Siate orgogliosi di voi

C’è sempre qualcosa di speciale in una diretta televisiva. Chi come me ha avuto la fortuna di provare l’atmosfera elettrizzante di una trasmissione che coinvolge centinaia di persone, senza la possibilità di rimediare agli errori o di fermarsi e ricominciare, sa che ci sono poche esperienze simili. Ma il Telethon italiano è unico.
Perché? Innanzitutto per le persone che ne costituiscono il cuore.
A Telethon lavorano tante persone di valore, ma purtroppo posso parlare soltanto di quelle che ho conosciuto direttamente e delle loro qualità peculiari.
La dedizione di Anna Maria Zaccheddu, che si occupa della comunicazione scientifica e che per prima mi ha contattato per invitarmi a partecipare alla maratona. La sensibilità e la creatività di Filippo Soldi, il regista del cortometraggio Il turno prodotto da Rai Cinema.
La partecipazione della bella Milly Carlucci, che mi ha intervistato in studio. E infine la lungimiranza e la professionalità di Francesca Pasinelli, il direttore generale di Telethon. Persone come loro, completamente dedite alla nobile missione di Telethon, stabilita ormai vent’anni fa, sono la linfa vitale di un’organizzazione come questa. Ho assistito a numerosi esempi di altruismo, ma credetemi, dovete essere davvero molto orgogliosi di quello che state facendo.
Un altro elemento che rende questa organizzazione così speciale è il fatto che finanzi la ricerca sulle malattie genetiche. Non sono malattie gradevoli. Né sono di quelle che attraggono facilmente l’attenzione dei media. Sono invece malattie incurabili, che raccontano soltanto storie di vite in declino: un destino deciso da un lancio del dado dei nostri geni.

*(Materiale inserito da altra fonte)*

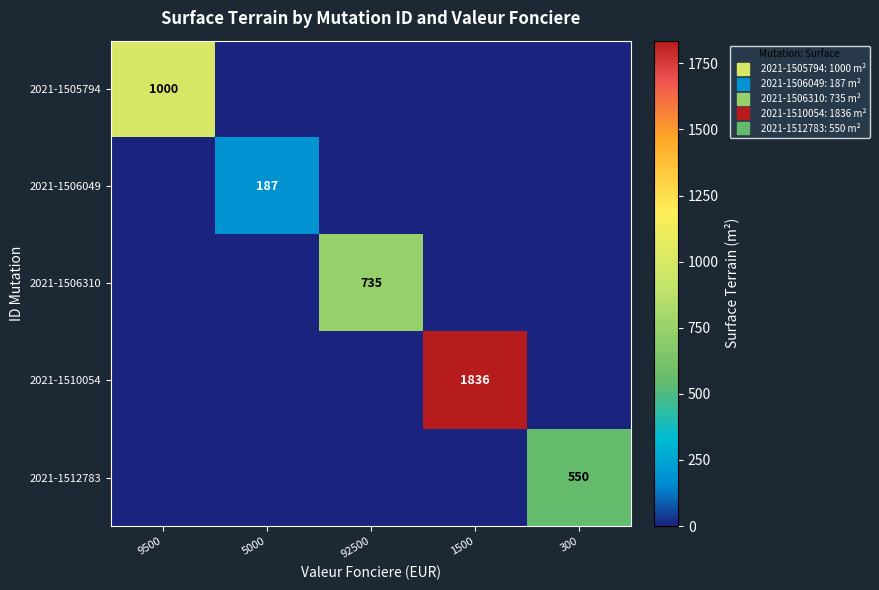

The 2021-1512783 series shows -355 at 92500. True or false?

False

Chi ne soffre e chi si prende cura di questi malati in genere non è a proprio agio sotto i riflettori. Né ha tempo per spiegare al mondo quanto difficile sia la propria vita, perché la sua energia è interamente dedicata ad arrivare al giorno successivo.

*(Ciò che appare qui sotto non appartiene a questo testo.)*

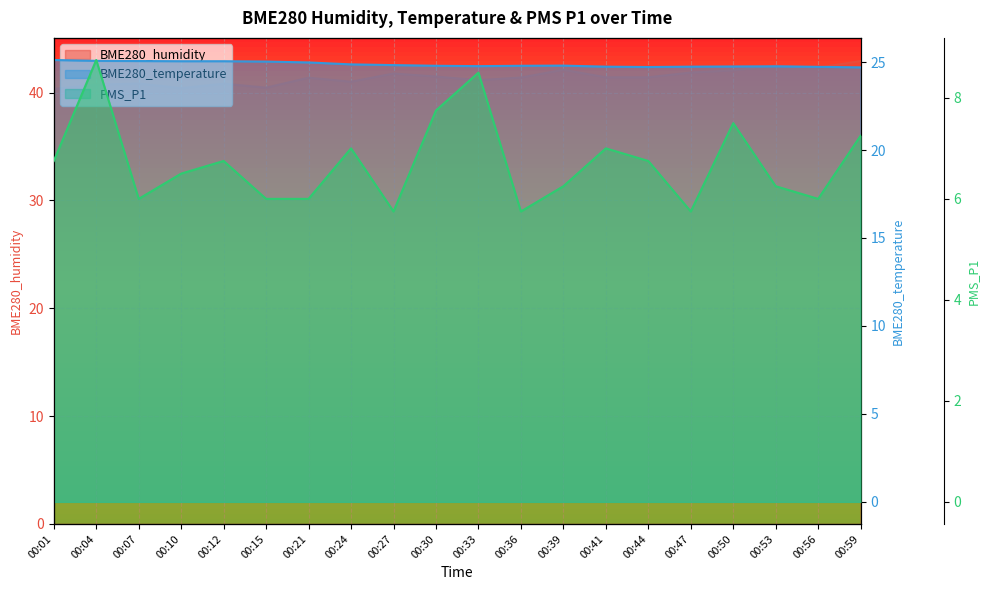

List the series in order of their overall mean, lowest first.

PMS_P1, BME280_temperature, BME280_humidity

È così bello quindi che Telethon abbia deciso di diventarne il portavoce. E gli italiani si meritano un applauso speciale: perché non si sono fatti scoraggiare dalla condizione apparentemente senza speranza di questi malati e hanno donato oltre 31 milioni di euro nonostante ci troviamo nel mezzo di una delle peggiori recessioni vissute da questa generazione.
Vedete, non sono soltanto i soldi che contano (ovviamente fondamentali per far avanzare la ricerca), ma anche l’atto di donare. Per chi soffre di una malattia come la mia, non c’è niente di più prezioso del sapere che persone più fortunate riconoscano veramente il nostro problema.
Qual è il mio unico rimpianto di questa mia avventura con Telethon? È semplice: il fatto di non saper parlare l’italiano, la più bella lingua del mondo. Quanto invece alla cosa più bella che mi è capitata… l’atmosfera scanzonata della maratona web? Oppure il suono dei festeggiamenti proveniente dalla stanza di Patty Pravo, accanto alla mia? O ancora, la migliore carbonara che abbia mai mangiato? O forse assistere e inchinarmi di fronte all’incredibile coraggio di mio fratello John, che ha accettato di farsi riprendere insieme alla propriadisabilità, ormai evidente? No, dopotutto.
La cosa più bella è stata trovare nelle persone che rendono Telethon quell’evento unico la conferma di come dalle più oscure tragedie che colpiscono l’uomo possa emergere lo splendore dello spirito umano.